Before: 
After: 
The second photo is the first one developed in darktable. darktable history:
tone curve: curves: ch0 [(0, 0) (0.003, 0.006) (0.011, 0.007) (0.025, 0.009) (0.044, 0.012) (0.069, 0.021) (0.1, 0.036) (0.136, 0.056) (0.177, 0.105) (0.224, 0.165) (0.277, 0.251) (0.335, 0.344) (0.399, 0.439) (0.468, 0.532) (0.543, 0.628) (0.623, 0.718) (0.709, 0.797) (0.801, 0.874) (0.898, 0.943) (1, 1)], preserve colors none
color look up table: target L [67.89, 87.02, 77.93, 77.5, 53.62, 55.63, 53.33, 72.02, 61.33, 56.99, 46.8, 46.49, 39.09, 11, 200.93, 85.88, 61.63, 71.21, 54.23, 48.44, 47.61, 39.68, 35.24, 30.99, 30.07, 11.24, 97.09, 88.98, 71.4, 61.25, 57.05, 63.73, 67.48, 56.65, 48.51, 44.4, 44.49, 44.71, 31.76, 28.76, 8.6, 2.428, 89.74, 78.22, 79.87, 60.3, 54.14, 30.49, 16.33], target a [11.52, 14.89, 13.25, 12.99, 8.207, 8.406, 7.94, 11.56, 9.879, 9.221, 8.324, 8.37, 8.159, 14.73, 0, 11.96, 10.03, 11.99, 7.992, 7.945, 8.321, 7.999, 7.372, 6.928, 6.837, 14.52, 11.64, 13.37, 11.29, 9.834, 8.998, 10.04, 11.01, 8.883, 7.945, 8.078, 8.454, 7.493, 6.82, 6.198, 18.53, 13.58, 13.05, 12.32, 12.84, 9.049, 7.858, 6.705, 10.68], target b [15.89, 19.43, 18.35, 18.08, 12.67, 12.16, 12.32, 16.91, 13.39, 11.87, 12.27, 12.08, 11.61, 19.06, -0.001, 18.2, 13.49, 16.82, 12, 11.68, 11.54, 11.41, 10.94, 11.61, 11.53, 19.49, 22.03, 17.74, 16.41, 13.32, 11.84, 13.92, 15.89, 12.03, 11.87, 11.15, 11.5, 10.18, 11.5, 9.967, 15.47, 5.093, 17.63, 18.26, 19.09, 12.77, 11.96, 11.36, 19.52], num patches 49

*****

**Inhoud opdracht**.
Schrijf het deel van de gegevens letterlijk over dat begint bij het begin en eindigt met de regel waarin "tone curve: curves: ch0" staat, beide einden inbegrepen. Neem alleen die regels over.

**Uitvoer oefening**.
Before: 
After: 
The second photo is the first one developed in darktable. darktable history:
tone curve: curves: ch0 [(0, 0) (0.003, 0.006) (0.011, 0.007) (0.025, 0.009) (0.044, 0.012) (0.069, 0.021) (0.1, 0.036) (0.136, 0.056) (0.177, 0.105) (0.224, 0.165) (0.277, 0.251) (0.335, 0.344) (0.399, 0.439) (0.468, 0.532) (0.543, 0.628) (0.623, 0.718) (0.709, 0.797) (0.801, 0.874) (0.898, 0.943) (1, 1)], preserve colors none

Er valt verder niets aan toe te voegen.